Mikah Thomas

Personal information
- Date of birth: February 21, 2005 (age 21)
- Place of birth: Gainesville, FL
- Position: Defender

Team information
- Current team: Charlotte FC The loan ended with Indy
- Number: 24

College career
- Years: Team / Apps / (Gls)
- 2023–2024: UConn Huskies / 19 / (1)

Senior career*
- Years: Team / Apps / (Gls)
- 2023: Jacksonville Armada U-23 / 0 / (0)
- 2025–: Charlotte FC / 0 / (0)
- 2025-2026: → Crown Legacy FC (loan) / 23 / (2)
- 2026–: → Indy Eleven (loan) / 0 / (0)

= Mikah Thomas =

American soccer player (born 2005)

Mikah Thomas (born February 21, 2005) is an American professional soccer player who plays as a defender for Indy Eleven of the USL Championship on loan from Major League Soccer club Charlotte FC. He was selected by Charlotte FC with the 9th overall pick of the 2025 MLS SuperDraft.

== College career ==
Thomas played for UConn from 2023 until 2024. As a freshman in 2023, Thomas appeared in 8 games with 3 starts, recording 0 goals and 2 assists during the season. In 2023, he helped the Huskies to a 9-8-1 record and a second round exit in the Big East championship.

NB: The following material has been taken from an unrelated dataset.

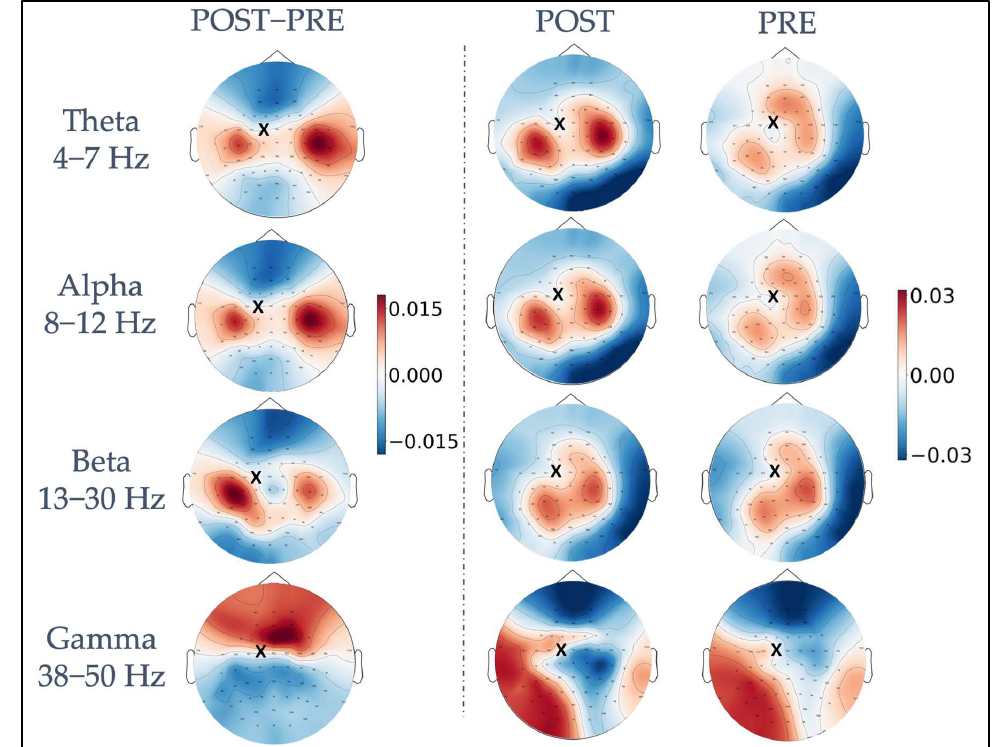
Figure 2. Representation of TMS-induced functional connectivity modulation in the theta, alpha, beta, and gamma frequency bands. The first column shows the difference in iPLV between post-stimulus and pre-stimulus conditions, calculated between the FC1 stimulation site (indicated with a black x) and the whole brain. In the second and third columns, post-stimulus iPLV and pre-stimulus iPLV are represented, respectively.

As a sophomore in 2024, Thomas appeared in 11 games with 5 starts, recording 1 goal and 1 assist. In 2024, the Huskies finished with a 8-4-6 record and a first round exit in the Big East championship.

==Club career==
Thomas played a match with National Premier Soccer League team Jacksonville Armada U-23, the developmental team of Jacksonville Armada, in the first round of the 2023 U.S. Open Cup against Miami United. Thomas scored the opening goal in the first half, but received a second yellow card in the second half as was sent off following Miami United's equalizer, but Jacksonville won the following penalty shoot-out.

===Charlotte FC===
On December 20, 2024, Thomas was selected ninth overall in the first round of the 2025 MLS SuperDraft by Charlotte FC. On February 20, 2025, Thomas signed a two-year contract with Charlotte FC with club options for 2027, 2028, and 2029. Thomas made his professional debut on March 7, 2025, for Charlotte FC's reserve affiliate, Crown Legacy FC in the season opening MLS Next Pro match against New York City FC II. The game would end 2–2, but Crown Legacy would lose the penalty shoot-out.

=== Indy Eleven ===
On March 12, 2026, Indy Eleven of the USL Championship announced they had acquired Thomas on loan from Charlotte FC for the 2026 season.